* Instructions for the task:
Which lines of the records below contain the word "linecap"? Report each of them in full.

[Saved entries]
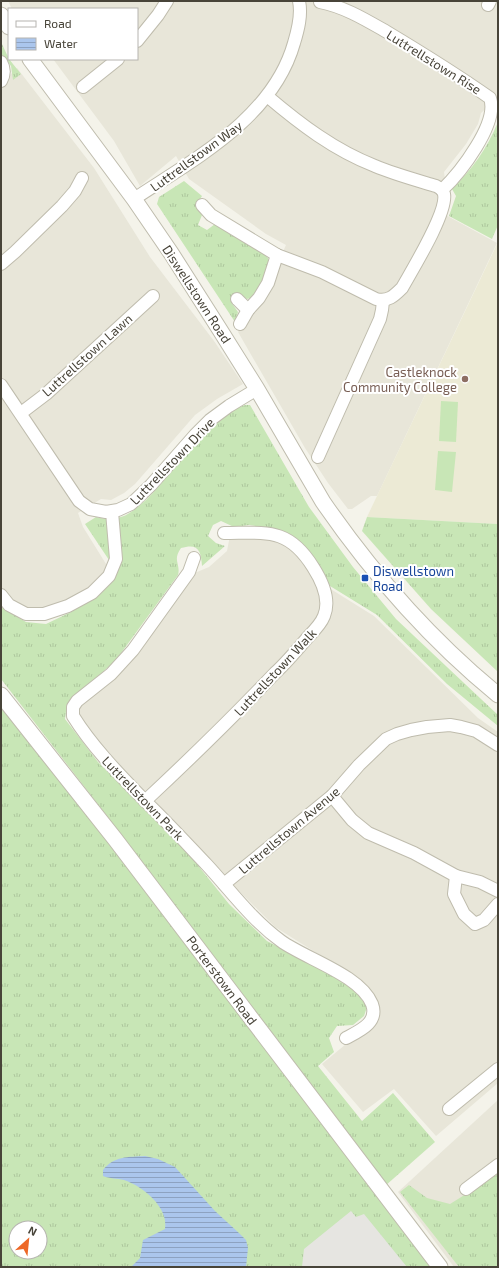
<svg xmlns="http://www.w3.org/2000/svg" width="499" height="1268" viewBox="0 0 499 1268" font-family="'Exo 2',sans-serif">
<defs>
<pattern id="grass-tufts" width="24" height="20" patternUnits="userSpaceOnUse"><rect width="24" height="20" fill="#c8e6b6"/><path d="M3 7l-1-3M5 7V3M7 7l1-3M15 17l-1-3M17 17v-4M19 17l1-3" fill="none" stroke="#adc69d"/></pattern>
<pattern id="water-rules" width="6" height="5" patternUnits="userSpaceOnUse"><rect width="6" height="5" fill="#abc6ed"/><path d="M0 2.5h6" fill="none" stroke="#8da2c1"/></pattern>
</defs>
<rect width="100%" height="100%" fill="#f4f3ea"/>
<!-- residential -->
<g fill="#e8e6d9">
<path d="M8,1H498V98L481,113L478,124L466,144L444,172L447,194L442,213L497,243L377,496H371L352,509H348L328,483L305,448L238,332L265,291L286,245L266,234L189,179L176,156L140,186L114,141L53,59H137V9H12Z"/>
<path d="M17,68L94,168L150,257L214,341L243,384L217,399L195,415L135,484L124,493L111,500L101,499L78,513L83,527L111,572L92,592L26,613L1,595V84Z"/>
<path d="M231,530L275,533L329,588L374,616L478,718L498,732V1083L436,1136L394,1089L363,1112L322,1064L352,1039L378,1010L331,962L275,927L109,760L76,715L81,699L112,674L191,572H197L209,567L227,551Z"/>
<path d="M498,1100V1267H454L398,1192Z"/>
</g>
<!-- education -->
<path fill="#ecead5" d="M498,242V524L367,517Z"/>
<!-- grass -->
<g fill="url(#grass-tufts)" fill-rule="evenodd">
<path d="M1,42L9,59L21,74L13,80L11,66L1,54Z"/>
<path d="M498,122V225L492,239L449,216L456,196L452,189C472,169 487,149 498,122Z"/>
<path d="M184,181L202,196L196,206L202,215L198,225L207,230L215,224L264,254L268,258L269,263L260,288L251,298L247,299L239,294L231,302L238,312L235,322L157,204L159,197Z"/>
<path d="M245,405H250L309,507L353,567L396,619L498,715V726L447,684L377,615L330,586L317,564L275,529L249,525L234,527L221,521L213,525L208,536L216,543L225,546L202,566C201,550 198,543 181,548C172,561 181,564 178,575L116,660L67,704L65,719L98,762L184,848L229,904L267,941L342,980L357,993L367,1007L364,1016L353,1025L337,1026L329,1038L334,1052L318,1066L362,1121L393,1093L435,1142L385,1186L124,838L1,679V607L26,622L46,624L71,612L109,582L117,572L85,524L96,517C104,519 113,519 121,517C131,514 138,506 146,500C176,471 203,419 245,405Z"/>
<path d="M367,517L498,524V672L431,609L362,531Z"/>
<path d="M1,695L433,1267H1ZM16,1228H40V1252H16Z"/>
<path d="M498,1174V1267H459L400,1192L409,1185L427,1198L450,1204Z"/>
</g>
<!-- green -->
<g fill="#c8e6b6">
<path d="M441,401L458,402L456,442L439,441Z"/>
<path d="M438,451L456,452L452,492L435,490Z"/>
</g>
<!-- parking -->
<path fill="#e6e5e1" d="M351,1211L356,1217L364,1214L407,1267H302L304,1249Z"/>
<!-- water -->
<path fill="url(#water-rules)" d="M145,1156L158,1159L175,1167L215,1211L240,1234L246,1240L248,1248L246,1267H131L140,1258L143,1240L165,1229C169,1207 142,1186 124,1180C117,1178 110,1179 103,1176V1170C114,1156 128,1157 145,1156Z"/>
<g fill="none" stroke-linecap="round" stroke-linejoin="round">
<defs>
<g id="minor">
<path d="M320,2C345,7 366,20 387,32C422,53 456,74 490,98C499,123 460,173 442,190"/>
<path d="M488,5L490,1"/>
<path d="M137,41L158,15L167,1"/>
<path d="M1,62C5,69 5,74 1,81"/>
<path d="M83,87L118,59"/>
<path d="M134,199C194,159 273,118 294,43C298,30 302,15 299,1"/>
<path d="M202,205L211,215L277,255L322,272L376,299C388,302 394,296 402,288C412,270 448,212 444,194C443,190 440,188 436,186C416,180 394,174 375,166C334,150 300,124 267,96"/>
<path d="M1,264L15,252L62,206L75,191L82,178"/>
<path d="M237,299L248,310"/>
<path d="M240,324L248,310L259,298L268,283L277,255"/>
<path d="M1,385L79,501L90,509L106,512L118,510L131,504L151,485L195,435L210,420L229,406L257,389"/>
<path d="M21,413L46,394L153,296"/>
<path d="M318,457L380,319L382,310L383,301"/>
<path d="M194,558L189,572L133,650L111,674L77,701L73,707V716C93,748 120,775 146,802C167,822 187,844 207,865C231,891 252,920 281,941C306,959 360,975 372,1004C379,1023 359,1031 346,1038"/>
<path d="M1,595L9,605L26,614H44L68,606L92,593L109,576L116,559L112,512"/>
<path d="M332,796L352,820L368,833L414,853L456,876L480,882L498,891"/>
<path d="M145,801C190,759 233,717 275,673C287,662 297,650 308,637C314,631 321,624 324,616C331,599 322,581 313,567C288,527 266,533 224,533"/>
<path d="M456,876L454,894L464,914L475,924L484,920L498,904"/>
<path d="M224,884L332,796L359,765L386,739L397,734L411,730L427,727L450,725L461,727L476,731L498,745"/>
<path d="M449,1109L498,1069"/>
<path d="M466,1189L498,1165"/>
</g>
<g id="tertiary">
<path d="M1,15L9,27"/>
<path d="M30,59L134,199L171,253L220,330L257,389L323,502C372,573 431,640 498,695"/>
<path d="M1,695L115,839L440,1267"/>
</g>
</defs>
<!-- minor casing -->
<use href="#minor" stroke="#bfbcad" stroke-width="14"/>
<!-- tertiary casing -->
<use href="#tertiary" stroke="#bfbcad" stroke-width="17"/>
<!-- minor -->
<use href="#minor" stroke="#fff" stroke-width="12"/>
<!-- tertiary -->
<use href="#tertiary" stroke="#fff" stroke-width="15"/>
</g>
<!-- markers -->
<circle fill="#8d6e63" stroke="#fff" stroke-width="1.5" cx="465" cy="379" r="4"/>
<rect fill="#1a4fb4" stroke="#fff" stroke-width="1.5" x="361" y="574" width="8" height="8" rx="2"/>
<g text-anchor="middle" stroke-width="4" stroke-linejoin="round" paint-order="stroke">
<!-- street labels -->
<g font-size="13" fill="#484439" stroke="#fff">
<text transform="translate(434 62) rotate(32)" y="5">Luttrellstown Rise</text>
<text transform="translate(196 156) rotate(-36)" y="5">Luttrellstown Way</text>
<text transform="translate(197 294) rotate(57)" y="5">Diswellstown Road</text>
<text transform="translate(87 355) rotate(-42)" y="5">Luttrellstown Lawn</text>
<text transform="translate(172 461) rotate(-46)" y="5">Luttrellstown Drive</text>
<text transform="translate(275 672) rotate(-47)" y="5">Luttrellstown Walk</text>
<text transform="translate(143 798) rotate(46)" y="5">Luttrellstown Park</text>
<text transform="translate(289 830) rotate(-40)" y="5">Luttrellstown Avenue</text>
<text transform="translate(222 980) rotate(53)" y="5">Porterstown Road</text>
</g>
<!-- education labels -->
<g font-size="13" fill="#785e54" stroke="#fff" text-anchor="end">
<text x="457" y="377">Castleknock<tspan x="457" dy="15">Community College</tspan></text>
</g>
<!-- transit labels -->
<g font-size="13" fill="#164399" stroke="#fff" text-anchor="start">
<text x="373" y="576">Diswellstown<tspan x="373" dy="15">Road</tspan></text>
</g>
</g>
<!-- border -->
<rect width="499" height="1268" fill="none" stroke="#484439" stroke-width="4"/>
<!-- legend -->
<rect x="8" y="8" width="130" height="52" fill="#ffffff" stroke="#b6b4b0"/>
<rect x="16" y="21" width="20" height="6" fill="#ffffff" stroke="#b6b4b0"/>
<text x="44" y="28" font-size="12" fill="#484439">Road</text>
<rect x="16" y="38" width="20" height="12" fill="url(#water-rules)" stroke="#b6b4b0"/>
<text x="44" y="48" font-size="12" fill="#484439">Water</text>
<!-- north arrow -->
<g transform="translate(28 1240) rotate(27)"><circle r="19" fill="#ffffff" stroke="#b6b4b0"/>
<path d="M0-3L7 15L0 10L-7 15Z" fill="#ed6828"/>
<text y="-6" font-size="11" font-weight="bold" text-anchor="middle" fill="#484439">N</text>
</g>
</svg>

---

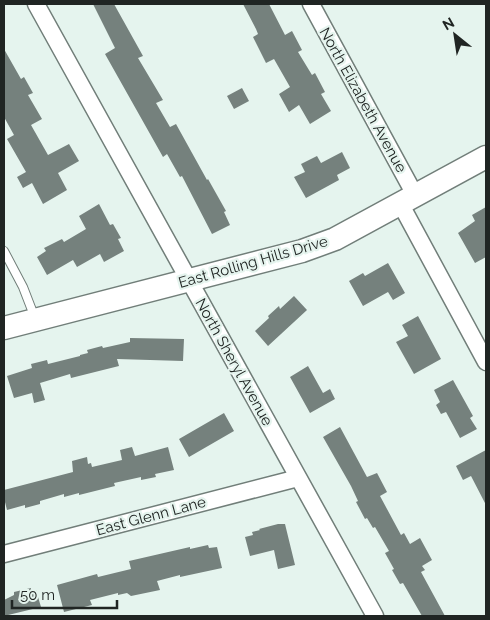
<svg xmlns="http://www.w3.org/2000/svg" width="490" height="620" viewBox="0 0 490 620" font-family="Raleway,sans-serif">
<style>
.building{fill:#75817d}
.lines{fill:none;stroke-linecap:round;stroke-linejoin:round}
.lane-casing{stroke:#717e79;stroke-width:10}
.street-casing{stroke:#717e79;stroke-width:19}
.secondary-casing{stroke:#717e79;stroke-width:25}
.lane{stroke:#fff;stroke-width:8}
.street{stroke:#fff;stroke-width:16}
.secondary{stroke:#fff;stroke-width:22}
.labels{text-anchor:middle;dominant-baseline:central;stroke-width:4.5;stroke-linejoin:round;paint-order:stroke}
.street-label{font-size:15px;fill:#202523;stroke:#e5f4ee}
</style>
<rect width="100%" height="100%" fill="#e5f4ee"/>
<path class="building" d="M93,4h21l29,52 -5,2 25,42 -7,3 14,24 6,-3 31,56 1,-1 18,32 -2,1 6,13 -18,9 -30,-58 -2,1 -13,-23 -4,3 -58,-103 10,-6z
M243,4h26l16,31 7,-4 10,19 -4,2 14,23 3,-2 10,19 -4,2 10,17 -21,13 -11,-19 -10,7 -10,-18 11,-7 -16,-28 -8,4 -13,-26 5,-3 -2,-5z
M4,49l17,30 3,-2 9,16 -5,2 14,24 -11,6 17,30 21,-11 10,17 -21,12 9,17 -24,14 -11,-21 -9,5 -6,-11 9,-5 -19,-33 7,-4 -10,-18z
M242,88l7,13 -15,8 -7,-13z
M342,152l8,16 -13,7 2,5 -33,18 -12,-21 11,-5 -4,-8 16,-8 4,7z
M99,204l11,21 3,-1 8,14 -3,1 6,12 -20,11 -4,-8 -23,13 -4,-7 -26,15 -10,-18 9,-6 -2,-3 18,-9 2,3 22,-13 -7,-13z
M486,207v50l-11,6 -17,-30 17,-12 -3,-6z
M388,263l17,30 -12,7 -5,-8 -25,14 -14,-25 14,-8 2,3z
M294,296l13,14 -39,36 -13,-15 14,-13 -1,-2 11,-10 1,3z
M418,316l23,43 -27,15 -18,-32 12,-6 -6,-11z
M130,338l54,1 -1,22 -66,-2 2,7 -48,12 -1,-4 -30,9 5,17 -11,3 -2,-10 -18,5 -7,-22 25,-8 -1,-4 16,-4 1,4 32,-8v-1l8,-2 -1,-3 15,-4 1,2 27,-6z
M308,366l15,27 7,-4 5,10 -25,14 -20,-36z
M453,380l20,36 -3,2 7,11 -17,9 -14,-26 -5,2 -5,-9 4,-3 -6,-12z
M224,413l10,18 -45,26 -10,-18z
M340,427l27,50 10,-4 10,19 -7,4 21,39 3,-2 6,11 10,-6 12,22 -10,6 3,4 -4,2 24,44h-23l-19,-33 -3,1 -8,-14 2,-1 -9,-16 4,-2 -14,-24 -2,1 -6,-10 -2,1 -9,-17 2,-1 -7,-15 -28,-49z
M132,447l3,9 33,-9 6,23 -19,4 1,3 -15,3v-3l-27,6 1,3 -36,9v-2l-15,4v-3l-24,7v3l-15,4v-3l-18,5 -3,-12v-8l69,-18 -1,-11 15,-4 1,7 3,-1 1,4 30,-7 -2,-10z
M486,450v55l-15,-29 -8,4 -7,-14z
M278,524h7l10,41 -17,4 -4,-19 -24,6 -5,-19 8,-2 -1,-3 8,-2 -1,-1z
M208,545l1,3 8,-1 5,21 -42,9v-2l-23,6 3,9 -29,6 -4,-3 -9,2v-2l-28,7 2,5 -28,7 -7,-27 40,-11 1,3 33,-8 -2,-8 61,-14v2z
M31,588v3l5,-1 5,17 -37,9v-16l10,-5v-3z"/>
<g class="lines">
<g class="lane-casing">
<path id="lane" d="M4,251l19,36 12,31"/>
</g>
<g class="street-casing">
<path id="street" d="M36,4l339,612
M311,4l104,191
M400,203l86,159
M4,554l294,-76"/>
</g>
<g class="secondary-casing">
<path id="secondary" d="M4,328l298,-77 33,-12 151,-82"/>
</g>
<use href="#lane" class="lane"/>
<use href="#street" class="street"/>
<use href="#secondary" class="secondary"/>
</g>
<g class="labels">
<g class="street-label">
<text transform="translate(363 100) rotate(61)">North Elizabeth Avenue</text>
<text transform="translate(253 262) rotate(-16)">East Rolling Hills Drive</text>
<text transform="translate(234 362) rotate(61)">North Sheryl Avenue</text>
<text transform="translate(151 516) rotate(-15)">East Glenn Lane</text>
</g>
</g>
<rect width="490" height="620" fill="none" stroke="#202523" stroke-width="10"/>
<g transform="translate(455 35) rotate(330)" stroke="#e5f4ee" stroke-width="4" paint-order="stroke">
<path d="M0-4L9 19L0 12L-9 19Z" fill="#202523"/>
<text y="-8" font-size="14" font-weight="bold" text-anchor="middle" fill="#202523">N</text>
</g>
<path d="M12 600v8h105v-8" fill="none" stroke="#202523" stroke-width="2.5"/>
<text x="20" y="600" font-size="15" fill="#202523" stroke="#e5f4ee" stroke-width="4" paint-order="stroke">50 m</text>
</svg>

--

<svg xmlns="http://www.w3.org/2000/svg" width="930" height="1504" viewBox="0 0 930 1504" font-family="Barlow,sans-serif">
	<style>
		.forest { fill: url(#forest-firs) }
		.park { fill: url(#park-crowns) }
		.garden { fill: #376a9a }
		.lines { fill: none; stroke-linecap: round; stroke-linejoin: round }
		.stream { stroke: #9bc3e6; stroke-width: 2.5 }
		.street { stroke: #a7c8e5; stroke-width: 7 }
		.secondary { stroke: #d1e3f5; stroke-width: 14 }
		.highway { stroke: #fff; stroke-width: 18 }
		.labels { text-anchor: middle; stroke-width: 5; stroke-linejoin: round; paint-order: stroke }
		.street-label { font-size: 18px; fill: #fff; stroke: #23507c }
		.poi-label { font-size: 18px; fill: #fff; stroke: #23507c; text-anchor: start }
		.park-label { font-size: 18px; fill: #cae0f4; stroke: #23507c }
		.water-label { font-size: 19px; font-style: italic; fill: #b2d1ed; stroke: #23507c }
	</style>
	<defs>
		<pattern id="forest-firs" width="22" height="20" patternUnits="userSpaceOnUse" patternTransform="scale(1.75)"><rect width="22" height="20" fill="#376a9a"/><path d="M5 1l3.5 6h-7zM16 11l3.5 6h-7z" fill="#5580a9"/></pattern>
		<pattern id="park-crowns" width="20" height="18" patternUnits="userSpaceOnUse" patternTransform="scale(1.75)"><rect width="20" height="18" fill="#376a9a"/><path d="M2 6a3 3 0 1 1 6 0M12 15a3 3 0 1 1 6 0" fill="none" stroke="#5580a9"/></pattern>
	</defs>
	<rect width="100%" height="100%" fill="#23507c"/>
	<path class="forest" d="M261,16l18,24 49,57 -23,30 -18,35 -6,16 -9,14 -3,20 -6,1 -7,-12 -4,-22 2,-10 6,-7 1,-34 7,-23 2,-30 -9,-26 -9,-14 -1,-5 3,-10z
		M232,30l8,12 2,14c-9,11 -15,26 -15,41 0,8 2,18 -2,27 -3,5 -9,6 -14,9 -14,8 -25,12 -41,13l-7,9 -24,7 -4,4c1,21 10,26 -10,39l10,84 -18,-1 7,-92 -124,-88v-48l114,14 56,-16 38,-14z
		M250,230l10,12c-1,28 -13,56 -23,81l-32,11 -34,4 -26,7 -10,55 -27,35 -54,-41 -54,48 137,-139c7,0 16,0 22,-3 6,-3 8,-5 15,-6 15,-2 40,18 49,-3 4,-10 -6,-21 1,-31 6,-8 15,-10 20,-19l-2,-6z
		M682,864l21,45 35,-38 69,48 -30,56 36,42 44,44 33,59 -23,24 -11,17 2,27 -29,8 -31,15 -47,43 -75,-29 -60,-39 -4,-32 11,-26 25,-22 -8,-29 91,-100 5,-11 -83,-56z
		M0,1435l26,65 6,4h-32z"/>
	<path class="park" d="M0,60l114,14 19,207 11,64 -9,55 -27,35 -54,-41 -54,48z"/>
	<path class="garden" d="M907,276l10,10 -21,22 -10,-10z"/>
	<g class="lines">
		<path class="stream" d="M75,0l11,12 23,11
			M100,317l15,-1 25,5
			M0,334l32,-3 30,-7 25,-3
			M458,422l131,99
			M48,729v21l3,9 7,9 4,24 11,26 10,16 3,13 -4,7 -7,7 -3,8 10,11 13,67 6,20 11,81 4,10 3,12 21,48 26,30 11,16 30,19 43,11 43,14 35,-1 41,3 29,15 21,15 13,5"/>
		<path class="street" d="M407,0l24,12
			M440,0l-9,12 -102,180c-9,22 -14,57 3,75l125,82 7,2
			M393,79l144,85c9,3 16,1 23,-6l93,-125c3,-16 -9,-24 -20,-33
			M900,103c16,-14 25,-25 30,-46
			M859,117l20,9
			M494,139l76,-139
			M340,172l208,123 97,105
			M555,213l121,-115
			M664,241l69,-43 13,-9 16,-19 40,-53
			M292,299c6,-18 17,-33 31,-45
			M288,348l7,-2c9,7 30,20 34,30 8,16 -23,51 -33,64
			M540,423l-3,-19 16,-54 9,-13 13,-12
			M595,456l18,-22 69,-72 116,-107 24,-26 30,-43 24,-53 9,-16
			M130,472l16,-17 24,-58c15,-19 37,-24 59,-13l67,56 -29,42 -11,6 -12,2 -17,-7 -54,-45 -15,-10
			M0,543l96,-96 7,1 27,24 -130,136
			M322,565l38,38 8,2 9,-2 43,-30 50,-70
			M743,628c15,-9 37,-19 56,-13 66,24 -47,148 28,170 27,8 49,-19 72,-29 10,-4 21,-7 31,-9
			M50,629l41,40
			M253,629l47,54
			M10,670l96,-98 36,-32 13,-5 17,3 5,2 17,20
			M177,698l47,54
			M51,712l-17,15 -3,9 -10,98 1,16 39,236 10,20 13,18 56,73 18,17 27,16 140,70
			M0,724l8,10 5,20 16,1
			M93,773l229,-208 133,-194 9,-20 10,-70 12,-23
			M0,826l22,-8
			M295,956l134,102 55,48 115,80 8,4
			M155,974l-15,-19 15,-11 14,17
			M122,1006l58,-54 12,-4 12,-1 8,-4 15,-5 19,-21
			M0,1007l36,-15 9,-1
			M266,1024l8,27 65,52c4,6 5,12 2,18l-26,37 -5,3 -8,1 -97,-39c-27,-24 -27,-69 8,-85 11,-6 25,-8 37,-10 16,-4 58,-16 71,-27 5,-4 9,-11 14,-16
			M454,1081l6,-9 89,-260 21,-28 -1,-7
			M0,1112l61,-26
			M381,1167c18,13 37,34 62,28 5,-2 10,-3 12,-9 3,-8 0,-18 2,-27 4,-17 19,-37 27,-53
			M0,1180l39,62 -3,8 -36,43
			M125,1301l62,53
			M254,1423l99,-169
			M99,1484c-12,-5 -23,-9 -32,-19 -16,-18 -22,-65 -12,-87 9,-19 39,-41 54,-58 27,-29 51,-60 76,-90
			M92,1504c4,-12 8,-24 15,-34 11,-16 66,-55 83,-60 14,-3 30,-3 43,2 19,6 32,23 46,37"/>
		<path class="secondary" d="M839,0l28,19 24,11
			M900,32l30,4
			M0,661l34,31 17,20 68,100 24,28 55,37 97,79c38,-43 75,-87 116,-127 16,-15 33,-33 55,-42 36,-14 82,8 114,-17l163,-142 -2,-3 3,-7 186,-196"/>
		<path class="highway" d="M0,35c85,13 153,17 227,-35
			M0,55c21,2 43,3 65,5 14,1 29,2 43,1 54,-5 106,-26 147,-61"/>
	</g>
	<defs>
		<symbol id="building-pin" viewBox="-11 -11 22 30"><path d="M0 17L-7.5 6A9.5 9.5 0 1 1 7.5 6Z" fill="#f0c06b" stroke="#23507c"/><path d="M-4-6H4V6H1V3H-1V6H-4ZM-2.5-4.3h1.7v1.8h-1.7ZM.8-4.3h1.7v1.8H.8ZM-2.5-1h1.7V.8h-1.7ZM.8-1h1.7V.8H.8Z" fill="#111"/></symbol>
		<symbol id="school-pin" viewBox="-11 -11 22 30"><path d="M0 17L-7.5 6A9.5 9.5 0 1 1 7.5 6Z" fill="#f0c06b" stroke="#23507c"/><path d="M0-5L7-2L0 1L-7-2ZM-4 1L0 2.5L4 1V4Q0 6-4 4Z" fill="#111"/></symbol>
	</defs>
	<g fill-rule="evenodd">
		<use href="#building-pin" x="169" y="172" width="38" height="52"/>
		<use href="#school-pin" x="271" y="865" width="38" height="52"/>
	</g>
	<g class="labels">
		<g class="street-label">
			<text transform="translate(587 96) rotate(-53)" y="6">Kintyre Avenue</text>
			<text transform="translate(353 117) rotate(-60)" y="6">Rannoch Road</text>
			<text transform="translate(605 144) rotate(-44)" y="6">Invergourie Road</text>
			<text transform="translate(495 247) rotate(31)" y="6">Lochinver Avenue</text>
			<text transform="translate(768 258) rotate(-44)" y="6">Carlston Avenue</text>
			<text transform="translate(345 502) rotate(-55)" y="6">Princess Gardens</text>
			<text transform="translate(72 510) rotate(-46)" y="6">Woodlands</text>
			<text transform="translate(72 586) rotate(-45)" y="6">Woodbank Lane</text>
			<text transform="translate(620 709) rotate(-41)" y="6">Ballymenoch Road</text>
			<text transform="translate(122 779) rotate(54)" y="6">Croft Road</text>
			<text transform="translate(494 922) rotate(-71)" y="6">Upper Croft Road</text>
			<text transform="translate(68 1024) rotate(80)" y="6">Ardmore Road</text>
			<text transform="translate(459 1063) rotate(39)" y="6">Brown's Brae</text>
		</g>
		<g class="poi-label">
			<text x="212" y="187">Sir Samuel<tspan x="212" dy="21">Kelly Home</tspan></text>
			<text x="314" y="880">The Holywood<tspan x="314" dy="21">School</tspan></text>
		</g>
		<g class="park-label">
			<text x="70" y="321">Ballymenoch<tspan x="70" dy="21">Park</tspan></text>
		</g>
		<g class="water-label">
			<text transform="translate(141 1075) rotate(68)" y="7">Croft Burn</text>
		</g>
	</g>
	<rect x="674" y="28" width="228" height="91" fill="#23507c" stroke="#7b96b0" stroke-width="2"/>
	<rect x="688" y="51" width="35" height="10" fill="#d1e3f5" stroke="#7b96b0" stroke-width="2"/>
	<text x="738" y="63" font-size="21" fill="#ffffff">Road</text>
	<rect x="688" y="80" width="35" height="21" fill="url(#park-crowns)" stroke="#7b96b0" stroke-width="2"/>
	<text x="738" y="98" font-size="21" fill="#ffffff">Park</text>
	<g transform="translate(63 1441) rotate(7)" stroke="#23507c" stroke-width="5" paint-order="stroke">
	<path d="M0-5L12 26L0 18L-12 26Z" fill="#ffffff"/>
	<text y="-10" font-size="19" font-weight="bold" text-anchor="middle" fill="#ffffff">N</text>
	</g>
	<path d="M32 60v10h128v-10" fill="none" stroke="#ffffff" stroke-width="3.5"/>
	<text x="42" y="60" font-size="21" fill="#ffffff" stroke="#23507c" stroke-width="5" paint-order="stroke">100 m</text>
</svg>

* Exercise result:
<g fill="none" stroke-linecap="round" stroke-linejoin="round">
.lines{fill:none;stroke-linecap:round;stroke-linejoin:round}
		.lines { fill: none; stroke-linecap: round; stroke-linejoin: round }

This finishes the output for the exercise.